The UN Food and Agriculture Organisation (FAO) has warned that the number of crop-eating locusts in east Africa could explode 400-fold by June 2020.

That would devastate harvests in a region with more than 19 million hungry people, the FAO has outlined.

According to an article published on Reuters last month, countries in east Africa are racing against time to prevent new swarms of locusts wreaking havoc with crops and livelihoods after the worst infestation in generations.

The publication outlined that “a lack of expertise in controlling the pests is not the only problem”.

It noted that Kenya temporarily ran out of pesticides, Ethiopia needs more planes and “Somalia and Yemen – torn by civil war – can’t guarantee exterminators’ safety”.

According to Reuters, locust swarms have been recorded in the region since biblical times.

However, it has been outlined that “unusual weather patterns – exacerbated by climate change – have created ideal conditions for insect numbers to surge”.

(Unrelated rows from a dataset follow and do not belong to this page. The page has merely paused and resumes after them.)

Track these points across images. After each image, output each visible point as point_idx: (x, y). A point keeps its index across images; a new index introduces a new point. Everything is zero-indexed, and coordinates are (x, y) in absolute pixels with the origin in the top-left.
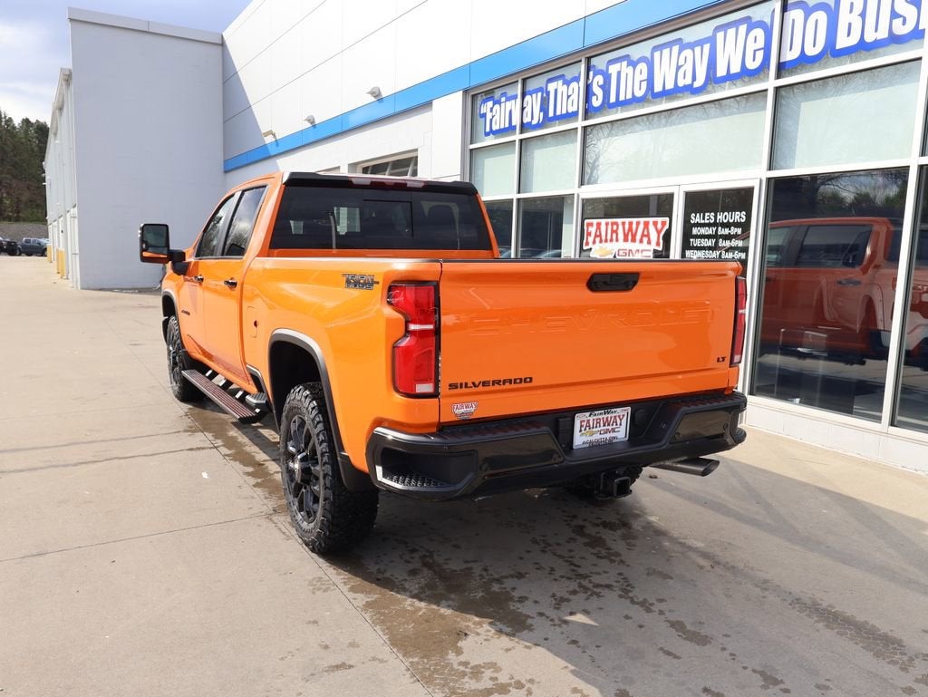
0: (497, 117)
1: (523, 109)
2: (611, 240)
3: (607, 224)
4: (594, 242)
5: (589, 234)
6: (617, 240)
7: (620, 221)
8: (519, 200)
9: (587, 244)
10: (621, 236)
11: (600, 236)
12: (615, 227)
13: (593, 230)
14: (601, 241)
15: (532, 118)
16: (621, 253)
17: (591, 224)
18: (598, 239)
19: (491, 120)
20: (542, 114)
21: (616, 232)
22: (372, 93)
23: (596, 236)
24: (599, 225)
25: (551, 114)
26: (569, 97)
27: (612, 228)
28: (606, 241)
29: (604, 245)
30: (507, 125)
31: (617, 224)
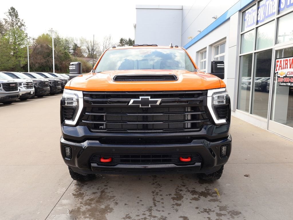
0: (250, 20)
1: (258, 14)
2: (285, 68)
3: (284, 60)
4: (279, 69)
5: (277, 66)
6: (287, 68)
7: (288, 59)
8: (255, 53)
9: (276, 70)
10: (289, 66)
11: (281, 66)
12: (287, 62)
13: (279, 64)
14: (281, 69)
15: (261, 18)
16: (288, 74)
17: (278, 61)
18: (280, 68)
19: (248, 21)
20: (264, 15)
21: (286, 64)
22: (214, 18)
23: (280, 66)
24: (281, 61)
25: (267, 15)
26: (273, 6)
27: (286, 62)
28: (283, 68)
29: (282, 70)
30: (253, 22)
31: (287, 60)
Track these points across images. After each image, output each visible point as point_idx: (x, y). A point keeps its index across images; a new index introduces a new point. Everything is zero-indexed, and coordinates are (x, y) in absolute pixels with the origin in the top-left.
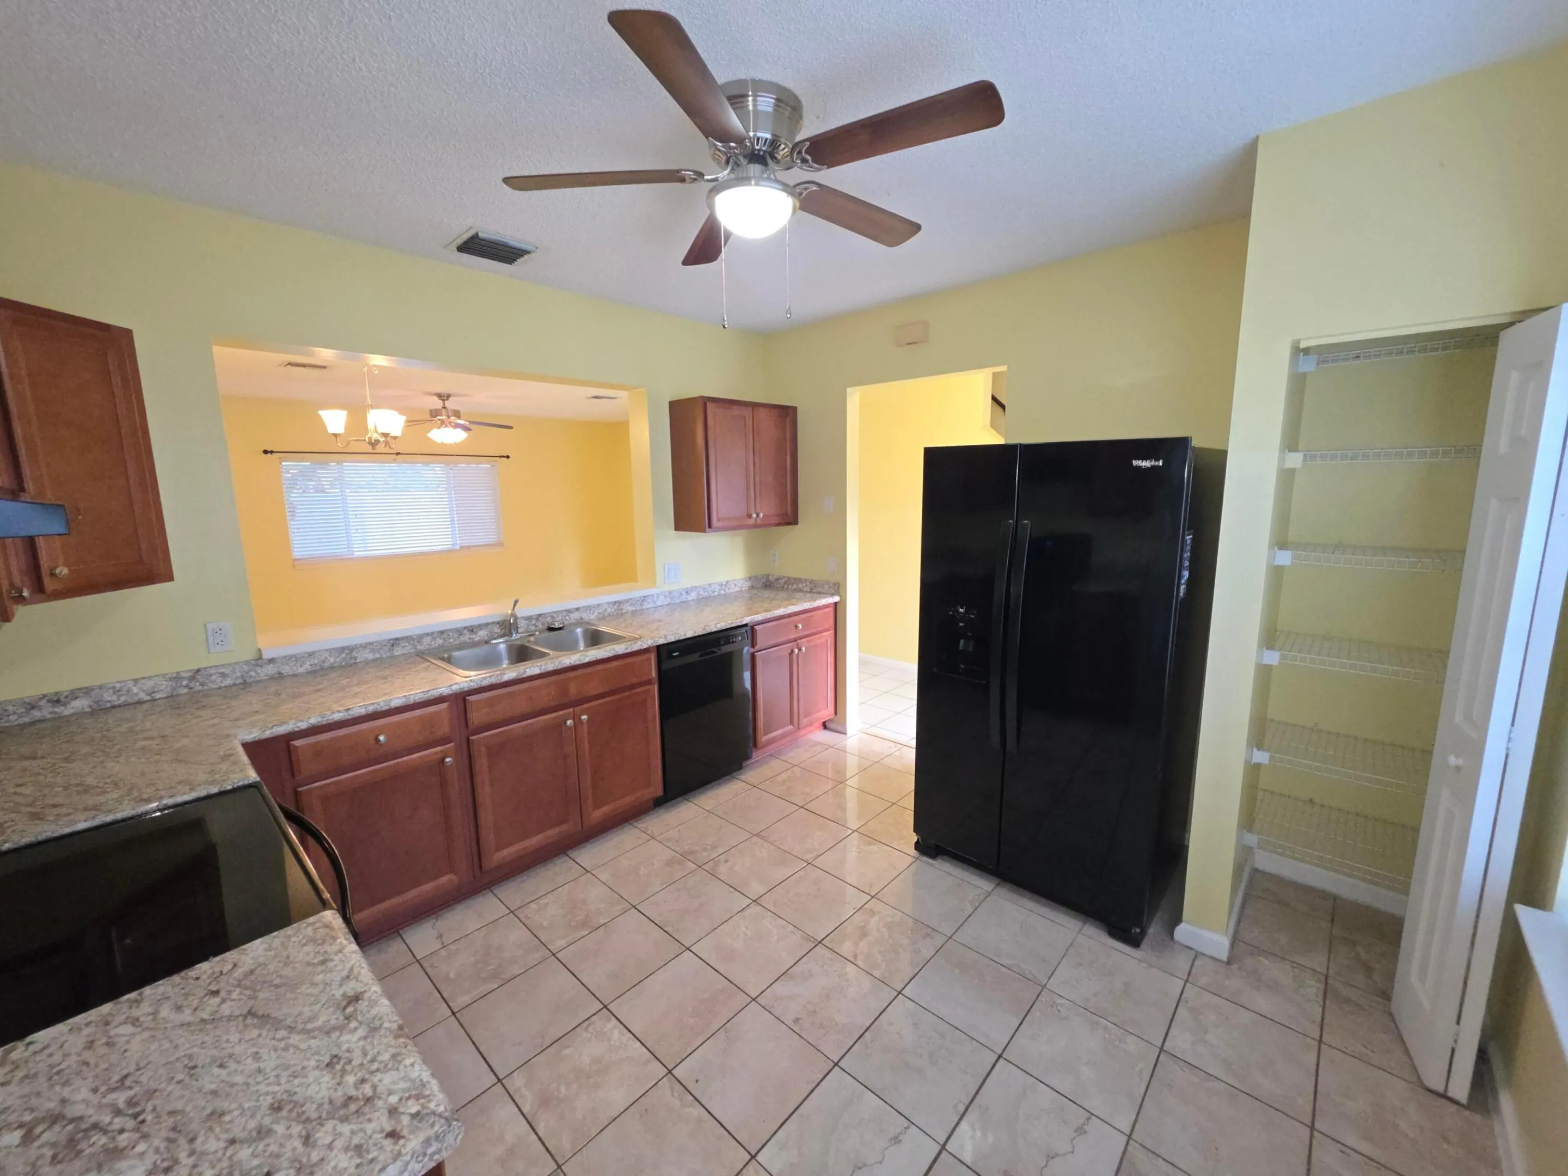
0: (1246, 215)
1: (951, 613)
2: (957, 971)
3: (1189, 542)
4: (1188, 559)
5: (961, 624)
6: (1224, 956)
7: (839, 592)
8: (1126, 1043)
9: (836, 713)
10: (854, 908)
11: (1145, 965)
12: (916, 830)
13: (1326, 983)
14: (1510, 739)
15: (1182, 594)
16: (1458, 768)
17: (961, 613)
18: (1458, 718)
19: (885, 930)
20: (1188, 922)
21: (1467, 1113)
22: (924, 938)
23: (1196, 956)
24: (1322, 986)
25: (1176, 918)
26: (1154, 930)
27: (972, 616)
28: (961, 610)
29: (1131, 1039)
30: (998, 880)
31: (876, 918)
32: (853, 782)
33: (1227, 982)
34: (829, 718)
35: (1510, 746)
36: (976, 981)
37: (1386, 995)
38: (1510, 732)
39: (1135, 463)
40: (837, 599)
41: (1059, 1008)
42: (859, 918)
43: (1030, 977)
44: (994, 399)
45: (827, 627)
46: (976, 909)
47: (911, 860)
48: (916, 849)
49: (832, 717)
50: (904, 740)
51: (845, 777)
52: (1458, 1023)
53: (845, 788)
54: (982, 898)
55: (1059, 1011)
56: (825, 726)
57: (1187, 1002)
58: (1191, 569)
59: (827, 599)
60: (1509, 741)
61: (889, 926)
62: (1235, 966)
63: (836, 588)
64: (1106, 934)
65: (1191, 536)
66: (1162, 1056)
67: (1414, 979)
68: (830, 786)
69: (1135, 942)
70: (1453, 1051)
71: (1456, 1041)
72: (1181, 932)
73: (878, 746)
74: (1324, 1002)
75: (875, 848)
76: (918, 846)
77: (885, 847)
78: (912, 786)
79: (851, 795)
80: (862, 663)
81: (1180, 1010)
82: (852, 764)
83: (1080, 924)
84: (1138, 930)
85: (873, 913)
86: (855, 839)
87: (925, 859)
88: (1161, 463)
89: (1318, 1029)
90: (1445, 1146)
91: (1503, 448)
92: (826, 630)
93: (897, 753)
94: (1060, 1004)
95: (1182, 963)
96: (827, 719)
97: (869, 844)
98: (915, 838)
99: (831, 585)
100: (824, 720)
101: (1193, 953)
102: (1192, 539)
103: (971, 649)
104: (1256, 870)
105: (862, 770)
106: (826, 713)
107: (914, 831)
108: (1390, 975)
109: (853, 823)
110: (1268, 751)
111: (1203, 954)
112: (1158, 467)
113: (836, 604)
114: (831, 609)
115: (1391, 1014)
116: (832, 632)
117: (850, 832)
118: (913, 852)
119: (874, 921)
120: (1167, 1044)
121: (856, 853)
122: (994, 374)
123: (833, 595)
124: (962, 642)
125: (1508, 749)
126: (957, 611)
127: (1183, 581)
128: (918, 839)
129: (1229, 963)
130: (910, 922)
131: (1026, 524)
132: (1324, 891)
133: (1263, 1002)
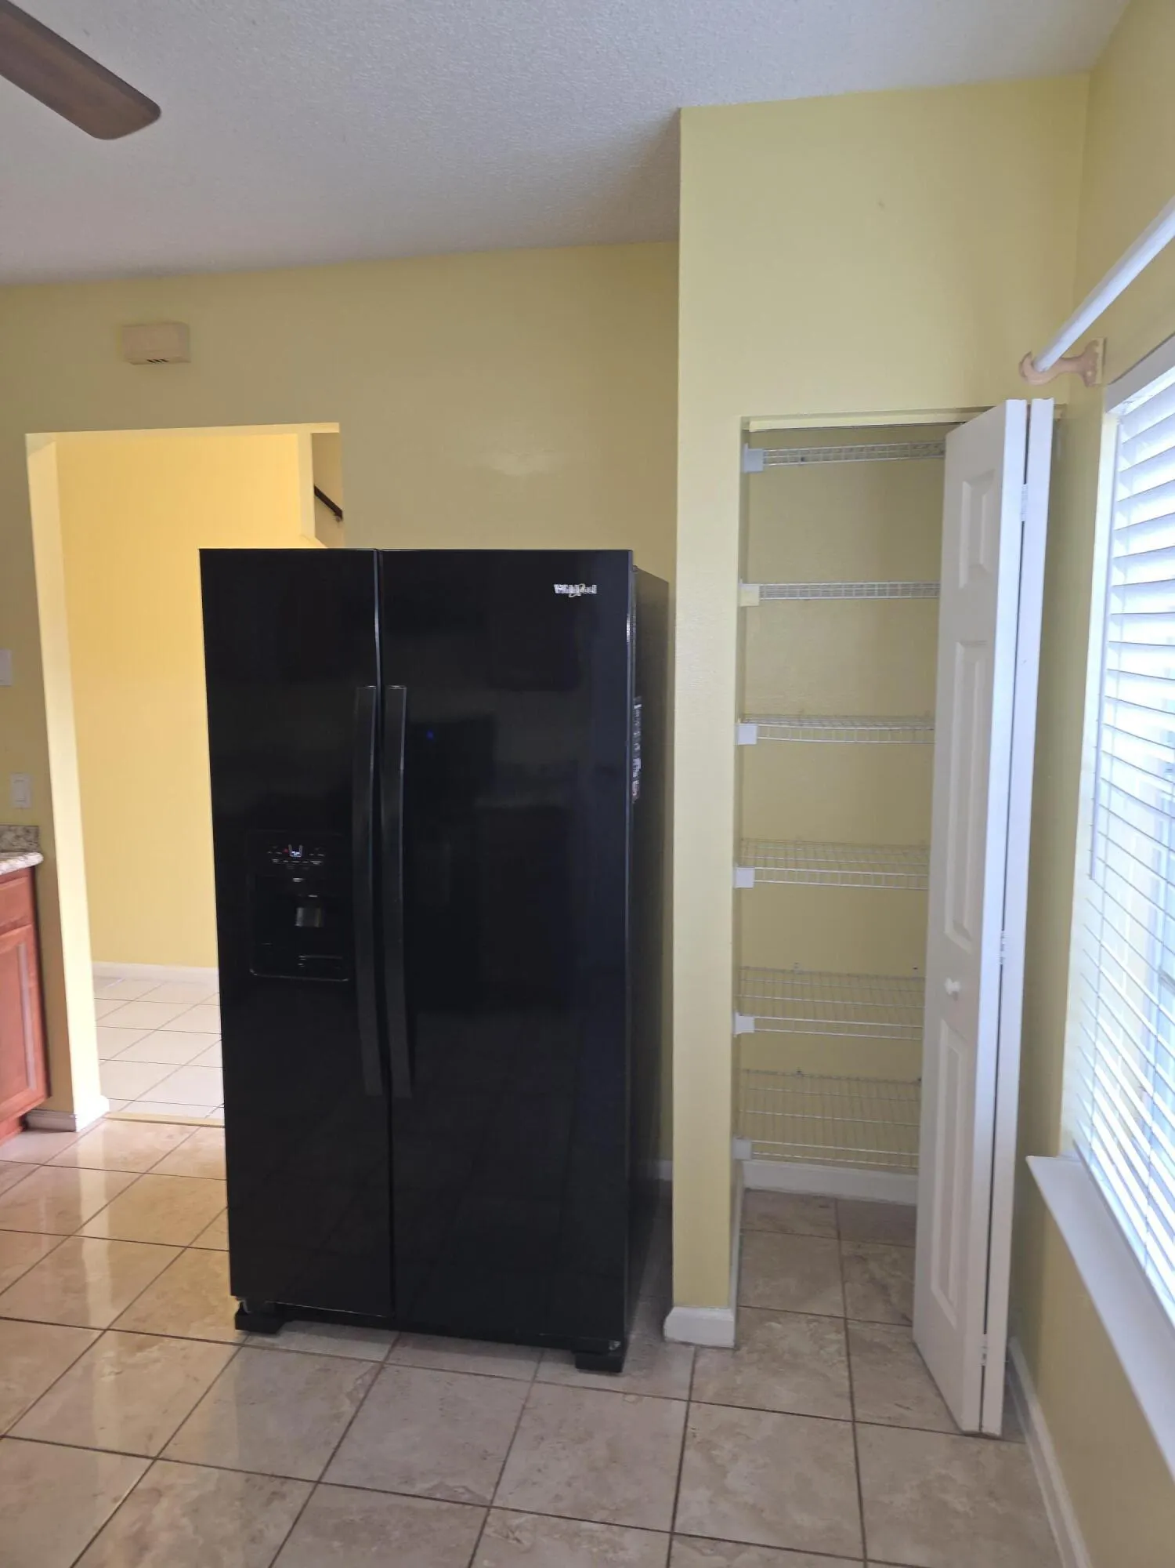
0: (670, 236)
1: (275, 861)
2: (336, 1544)
3: (638, 714)
4: (639, 739)
5: (296, 880)
6: (728, 1338)
7: (38, 846)
8: (622, 1549)
9: (49, 1091)
10: (116, 1500)
11: (632, 1398)
12: (235, 1291)
13: (846, 1330)
14: (1002, 948)
15: (635, 794)
16: (955, 995)
17: (297, 859)
18: (949, 929)
19: (185, 1521)
20: (681, 1305)
21: (1004, 1446)
22: (269, 1502)
23: (696, 1355)
24: (842, 1337)
25: (664, 1304)
26: (636, 1335)
27: (316, 863)
28: (296, 854)
29: (630, 1536)
30: (395, 1334)
31: (165, 1503)
32: (97, 1227)
33: (739, 1379)
34: (35, 1105)
35: (1004, 956)
36: (374, 1549)
37: (907, 1321)
38: (1002, 937)
39: (559, 588)
40: (34, 859)
41: (517, 1534)
42: (125, 1521)
43: (465, 1498)
44: (318, 493)
45: (16, 918)
46: (361, 1404)
47: (232, 1349)
48: (238, 1327)
49: (42, 1101)
50: (197, 1115)
51: (79, 1217)
52: (985, 1332)
53: (78, 1248)
54: (368, 1379)
55: (518, 1541)
56: (25, 1125)
57: (694, 1436)
58: (643, 755)
59: (12, 862)
60: (1002, 950)
61: (195, 1510)
62: (744, 1349)
63: (31, 837)
64: (573, 1366)
65: (639, 706)
66: (675, 1543)
67: (935, 1286)
68: (45, 1249)
69: (613, 1367)
70: (983, 1368)
71: (985, 1356)
72: (676, 1324)
73: (148, 1140)
74: (849, 1360)
75: (154, 1352)
76: (243, 1321)
77: (174, 1343)
78: (222, 1201)
79: (95, 1255)
80: (101, 981)
81: (688, 1454)
82: (92, 1189)
83: (533, 1364)
84: (617, 1344)
85: (157, 1493)
86: (108, 1350)
87: (258, 1340)
88: (593, 590)
89: (848, 1403)
90: (993, 1505)
91: (963, 580)
92: (15, 926)
93: (186, 1146)
94: (518, 1527)
95: (679, 1373)
96: (28, 1109)
97: (140, 1348)
98: (234, 1305)
99: (20, 832)
100: (23, 1113)
101: (692, 1349)
102: (641, 709)
103: (317, 925)
104: (747, 1190)
105: (116, 1196)
106: (28, 1094)
107: (233, 1293)
108: (908, 1291)
109: (103, 1313)
110: (752, 1014)
111: (703, 1347)
112: (590, 595)
113: (33, 870)
114: (24, 882)
115: (914, 1345)
116: (29, 927)
117: (97, 1333)
118: (232, 1334)
119: (161, 1512)
120: (679, 1521)
121: (113, 1377)
122: (315, 437)
123: (25, 851)
124: (300, 912)
125: (1002, 959)
126: (287, 856)
127: (635, 775)
128: (241, 1305)
129: (737, 1347)
130: (237, 1482)
131: (397, 690)
132: (822, 1197)
133: (784, 1393)
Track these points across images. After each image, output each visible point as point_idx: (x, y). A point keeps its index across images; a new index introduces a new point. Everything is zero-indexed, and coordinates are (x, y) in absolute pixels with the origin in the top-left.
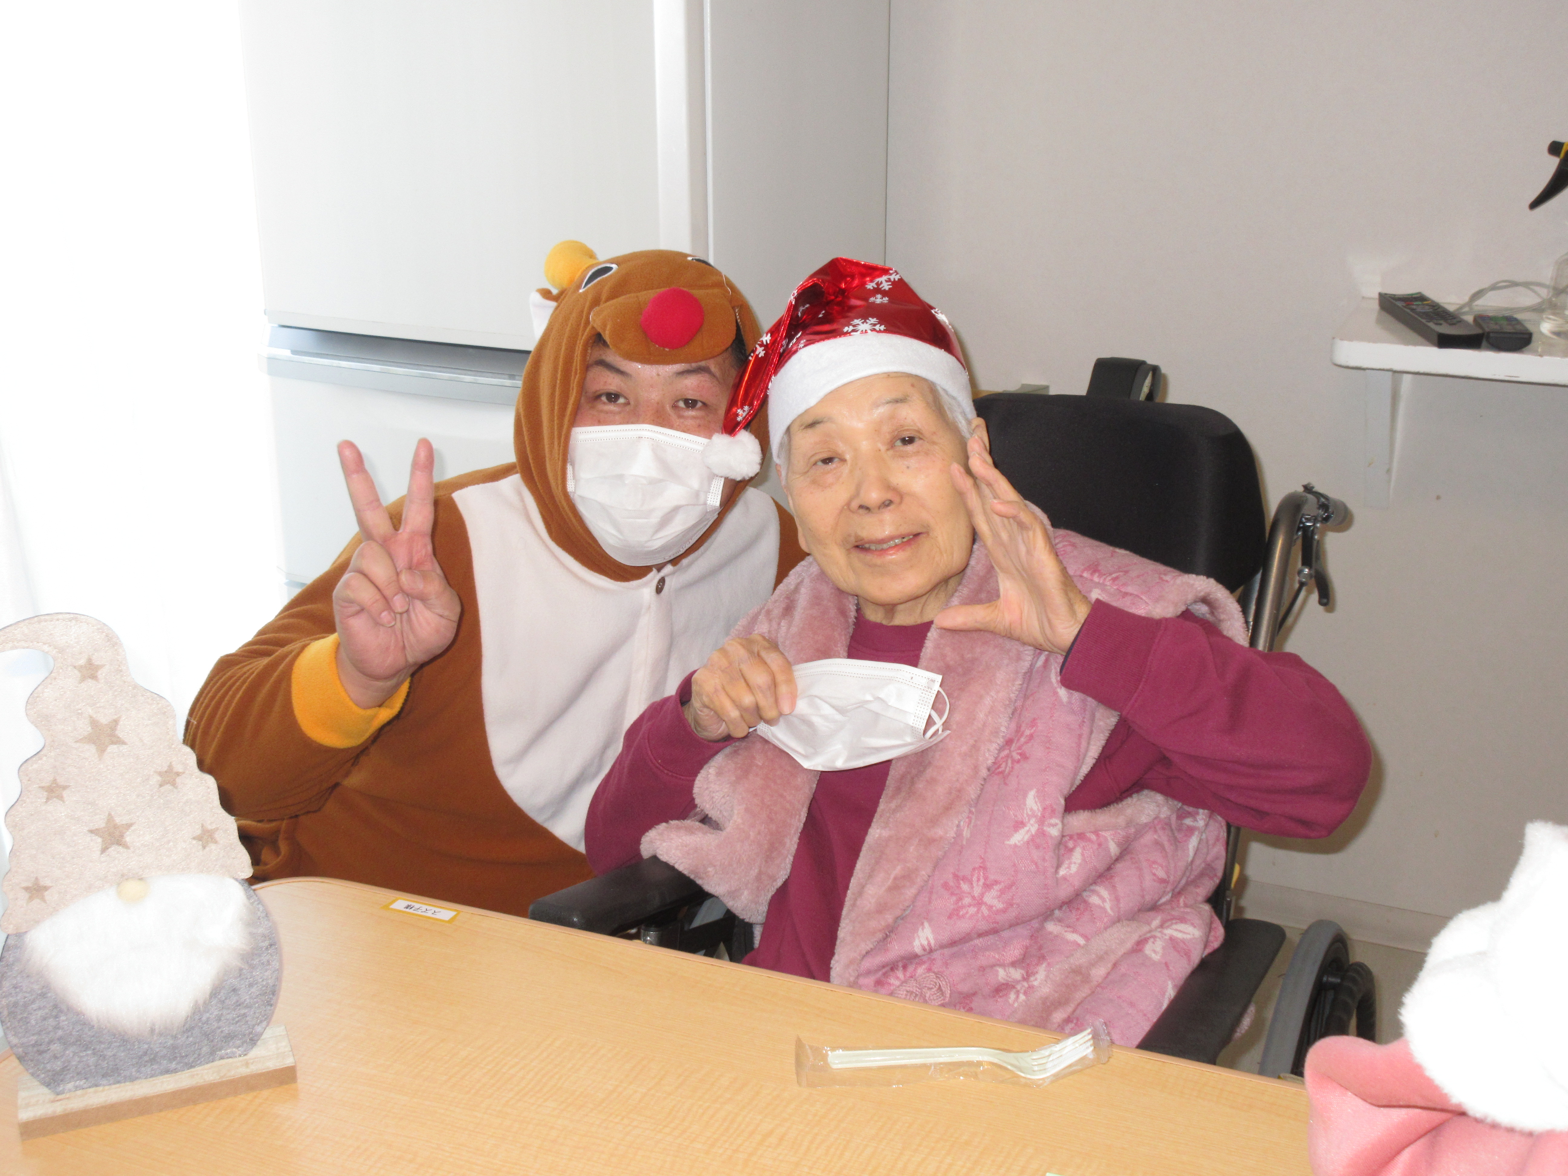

In Ethiopia, the Reuters article noted, locusts have reached the fertile Rift Valley farmland and stripped grazing grounds in Kenya and Somalia. It outlined that “swarms can travel up to 150km (93 miles) a day and contain between 40-80 million locusts per square kilometer”.

“The second wave is coming,” said Cyril Ferrand, FAO’s head of resilience for Eastern Africa. “As crops are planted, locusts will eat everything.”

A single square kilometre (km²) swarm can eat as much food in a day as 35,000 people.